CCLab is an adversarial testing framework that evaluates the robustness of learning-based and non-learning-based congestion controllers. Under adversarial conditions, learning-based CCs are generally more robust than traditional algorithms, and adversarial traces can train more robust CCs that outperform existing ones under both challenging and normal conditions.

Congestion controllers (CCs) are critical to network performance, and yet their robustness under adverse conditions remains insufficiently understood.

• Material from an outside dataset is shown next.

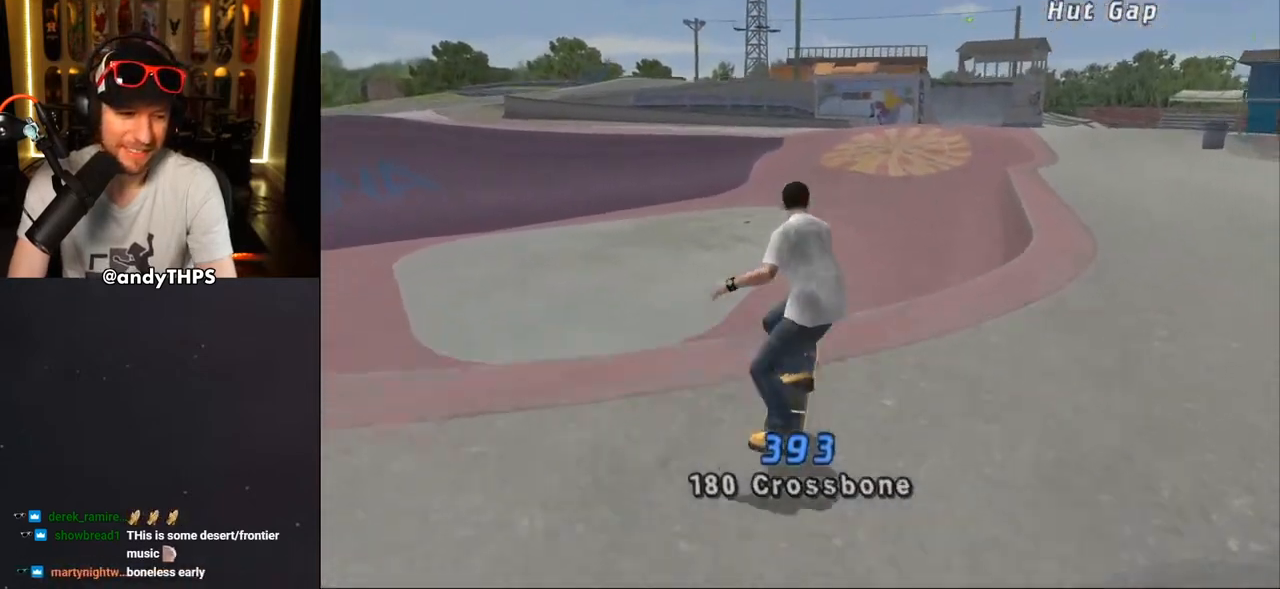
{"buttons": ["CROSS"], "left_stick": "center", "right_stick": "center", "events": [[17, "DPAD_LEFT", "up"]]}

While recent learning-based CCs have demonstrated strong performance in controlled environments, it is unclear how they compare to traditional CCs when controllers' input signals are corrupted or when environmental conditions become systematically challenging. In this paper, we introduce CCLab, an adversarial testing framework for systematically evaluating the robustness of both learning-based and non-learning-based CCs. CCLab includes a reinforcement learning (RL)-based adversarial agent that operates in a closed loop with the congestion control policy, generating bounded perturbations either on input signals (feature-level) or on external network conditions (environment-level), while preserving realism through explicit constraints. Using this framework, we compare learning-based CCs with non-learning-based CCs under both feature-level and environment-level adversarial conditions. While both types of CCs suffer from performance degradation under adversarial testing, we find that learning-based CCs, in general, are more robust than traditional human-designed algorithms. Finally, we show that our adversarial traces can be used to train more robust CCs that outperform existing learning-based CCs under both challenging and normal conditions.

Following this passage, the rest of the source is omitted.